Myth-busting and some simple truths about preventing kidney stones

I see a lot of patients who come to me when they pass a stone or need to have a procedure to have removal of one.  My heart is with them, as they describe the experience as the most severe pain in their life and they wish it will never be repeated in the future.  For that reason, patients are very keen to avoid further episodes of stone passage and want to find out about the stone prevention.
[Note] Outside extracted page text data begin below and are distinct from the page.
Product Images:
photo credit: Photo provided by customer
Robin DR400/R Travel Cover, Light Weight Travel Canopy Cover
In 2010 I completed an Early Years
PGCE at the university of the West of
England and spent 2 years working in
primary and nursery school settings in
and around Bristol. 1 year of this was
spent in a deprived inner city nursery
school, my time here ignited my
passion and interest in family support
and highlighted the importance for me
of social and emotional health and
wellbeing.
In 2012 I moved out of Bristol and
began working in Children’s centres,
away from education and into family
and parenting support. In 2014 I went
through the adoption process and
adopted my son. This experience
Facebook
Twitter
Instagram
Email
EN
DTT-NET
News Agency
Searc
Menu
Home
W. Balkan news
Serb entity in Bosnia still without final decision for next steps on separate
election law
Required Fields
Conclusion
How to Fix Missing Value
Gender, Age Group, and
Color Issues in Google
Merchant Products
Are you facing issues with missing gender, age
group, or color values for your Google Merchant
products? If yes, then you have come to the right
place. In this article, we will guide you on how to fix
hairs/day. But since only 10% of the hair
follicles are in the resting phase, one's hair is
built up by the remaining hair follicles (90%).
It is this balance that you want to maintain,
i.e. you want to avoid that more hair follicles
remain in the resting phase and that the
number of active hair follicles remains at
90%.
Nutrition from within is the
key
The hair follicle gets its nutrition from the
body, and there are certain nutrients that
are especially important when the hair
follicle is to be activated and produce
This advice is especially important as we also know once a person has developed stones, the likelihood of them having another occurrence is raised to about 50 per cent over 10 years.

There is frequently a lot of confusion around the topic.  My advice that the most important part of change which they need is increased fluid intake.  It has been proven that if a person has urine output of more than 2.5 litres per 24 hours, they are unlikely to form stones.  The type of fluid is not as important, as volume, so it could be pure or flavoured water or diluted juice.  Stone formers are advised to avoid black tea, as it contains high amount of oxalate, a frequent component of stones.  Citrate-containing drinks, such as lemonade, are useful, as they provide citrate, which is a stone-formation inhibitor, but be mindful of intake of calories with soda type drinks.

A person could judge whether they drink enough fluid accurately by measuring the volume of urine produced over 24 hours, as each individual fluid intake would vary, depending on their activity and ambient temperature.  For example, a tall athlete would require fluid input of over 3.5 litres to compensate for sweating during exercise.

If urine dilutes enough, the substances which form stones will not clump together.  It will not dissolve already existing stones but will prevent their growth and appearance of new deposits for stone formation.

The other important change is diet.  Reduction of salt and animal protein will lead in reduction of propensity to form stones, so goodbye bangers and mash and hello salad.

Calcium oxalate is the most common type of stones.  Oxalate is encountered in chocolate, strawberries, grapefruit and spinach, so these foodstuffs are allowed in moderation.  The advice to reduce calcium rich foodstuffs, such as milk, is outdated, as calcium binds oxalate in the bowel and prevents it getting into the body.

Increased vegetable consumption is also helpful, as it alters pH of urine to alkaline and makes stone formation less likely, which is important for the other common type, urate.

In conclusion, stone prevention is a question of altering diet and is entirely in the hands of an individual.